Mine was about 500 MB and I removed some kernels because I got a warning the partition was getting full.
With only two kernels installed, 182 MB are used. I would suggest 1 GB and I believe that is what CentOS 7.3 will do by default.
Can I just change yum.conf with the setting installonly_limit=2 to limit kernels installed too two?
On Wed, 16 Nov 2016, Matt wrote:
Can I just change yum.conf with the setting installonly_limit=2 to limit kernels installed too two?
I really wouldn't. You can scrape by with that if you also make sure you don't have dracut-config-rescue installed, but you can find yourself struggling even with that, and so have to micromanage even further. Upgrade a kmod, watch /boot fill up, and find yourself in a bad place.

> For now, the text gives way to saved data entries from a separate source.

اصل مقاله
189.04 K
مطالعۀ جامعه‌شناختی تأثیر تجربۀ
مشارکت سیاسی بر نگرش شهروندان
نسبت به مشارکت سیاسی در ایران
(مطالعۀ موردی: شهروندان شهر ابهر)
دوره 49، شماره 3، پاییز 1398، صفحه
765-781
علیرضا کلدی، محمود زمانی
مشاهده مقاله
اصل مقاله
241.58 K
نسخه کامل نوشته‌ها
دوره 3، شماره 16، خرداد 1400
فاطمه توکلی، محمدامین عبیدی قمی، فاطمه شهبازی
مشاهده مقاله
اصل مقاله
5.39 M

If you only had it set to 200M, I'd reinstall now. If you had it set to 500M, you'd cope.
jh
500 MB should be fine for the /boot partition. I believe that is the default with minimal installations on both CentOS 6 and 7.
-- Paul Norton
On Wed, Nov 16, 2016 at 8:49 AM, John Hodrien J.H.Hodrien@leeds.ac.uk wrote:
On Wed, 16 Nov 2016, Matt wrote:
Can I just change yum.conf with the setting installonly_limit=2 to
limit kernels installed too two?
I really wouldn't. You can scrape by with that if you also make sure you don't have dracut-config-rescue installed, but you can find yourself struggling even with that, and so have to micromanage even further. Upgrade a kmod, watch /boot fill up, and find yourself in a bad place.
If you only had it set to 200M, I'd reinstall now. If you had it set to 500M, you'd cope.
jh
CentOS mailing list CentOS@centos.org https://lists.centos.org/mailman/listinfo/centos
Matt wrote:
What size is recommended for the /boot partition? After doing a fresh install and lengthy backup restore I realized I only made it 200M. Is this going to be a problem?
Mine was about 500 MB and I removed some kernels because I got a warning the partition was getting full.
With only two kernels installed, 182 MB are used. I would suggest 1 GB and I believe that is what CentOS 7.3 will do by default.
Can I just change yum.conf with the setting installonly_limit=2 to limit kernels installed too two?
Sorry, but I don't advise that. A few years back we had a few machines running fedora, and at, was it 17? - they added preupgrade, they were building and stuffing a *lot* of stuff in /boot, and were recommending at least 500M. We just went to a 1G /boot by default.